Но тот лишь посмотрел на него тусклым взором. Мария протянула к Ботвиду руки, на миг обняла его за шею и прижала к себе. Он боролся, как бы со смертью, однако ж не смел силою высвободиться из опасных объятий, шептал свое имя, да только она не слышала; он отстранил было ее от себя, но на лице ее отразилось такое отчаяние, будто она увидела, как любимый отталкивает ее, и добряк Ботвид держал ее в своих объятиях, пока она, измученная, не упала на подушки и не испустила дух.

— Где же Джакомо? — вот о чем спросил Ботвид, как только буря утихла.

— За лекарем пошел, — отвечал старик. — Ступай и ты отсель, ступай, ибо теперь опасность особенно велика.

— Коли мне должно умереть, я уже обречен, — сказал Ботвид. — Бедняжка Мария, она думала, это ее Джакомо.

— Нет, — послышался голос от открытой двери, — она знала, что это Ботвид, ибо видела, когда жалкий ее возлюбленный оставил ее.

То был новый приходский священник.

— Он оставил ее? — вскричал Ботвид, потрясенный до глубины души. — Оставил?
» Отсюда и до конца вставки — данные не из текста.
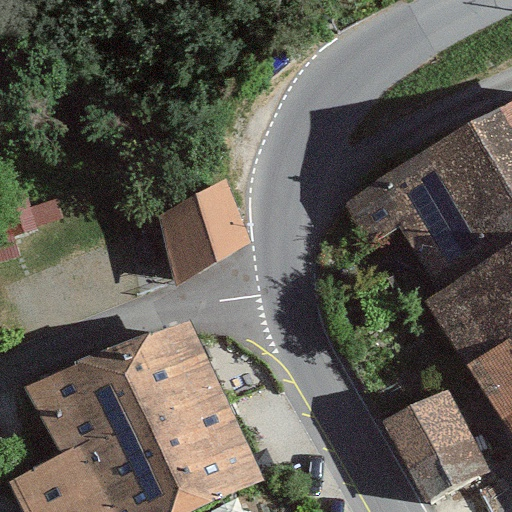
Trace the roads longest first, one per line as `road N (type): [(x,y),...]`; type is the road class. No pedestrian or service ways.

— Недавно он бежал отсюда, в санях, по льду! Он был человек мирской и оттого страшился смерти. Плохой тебе достался учитель, Ботвид.
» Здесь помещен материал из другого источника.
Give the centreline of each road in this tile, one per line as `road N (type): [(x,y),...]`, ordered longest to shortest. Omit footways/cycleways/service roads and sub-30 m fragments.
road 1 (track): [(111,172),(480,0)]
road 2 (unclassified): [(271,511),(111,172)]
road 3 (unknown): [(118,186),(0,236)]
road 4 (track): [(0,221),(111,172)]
Священник подошел к постели и сотворил краткую молитву. Старик не позволил накрыть умершую, решил сидеть здесь, бодрствуя над нею при свечах, по давнему обычаю, ему казалось, она и в смерти по-прежнему хороша, сколь жестоко ни обошлась с нею болезнь.

— Ты видишь, — сказал Ботвиду священник, — то, что вправду прекрасно, — не для взора; любовь даже саму мерзость делает прекрасной.

* * *

Чума пришла так поздно осенью, что ударивший мороз пересилил ее и повязал. Она унесла нескольких работников, занятых на строительстве замка, но пощадила и Ботвида, и горемыку отца. После смерти Марии и бегства Джакомо Ботвид впал в тоску и задумчивость. Работа вызывала у него отвращение; сатиры и нимфы, коих ему надлежало рисовать и писать красками, оборачивались бесами, которые, соблазняя людей, мельтешили вокруг с искусительными и греховными кубками; глаз его не обнаруживал ничего красивого в сластолюбивом старике с рожками на голове, с козлиными ногами и хвостом; набожная его натура вовсе не ощущала подъема оттого, что он изображал обнаженных юношей и женщин; без софистики Джакомо, возбуждавшей самообман, он уже не мог видеть в них богов и богинь, они оставались не более чем нагими мужчинами и женщинами. Это «более чем», о котором постоянно твердил Джакомо, сделалось для него всего лишь вымыслом. Впечатление чистоты, какое производил на него мрамор, он относил за счет ясного взора рассудка, который тотчас понимал, что это камень, а не плоть, и оттого вожделение обнаруживало, что здесь ничего не достигнешь. Стало быть, обезоруживало похоть не какое-то божественное свойство, приданное камню художником, но всего-навсего свойство камня быть камнем.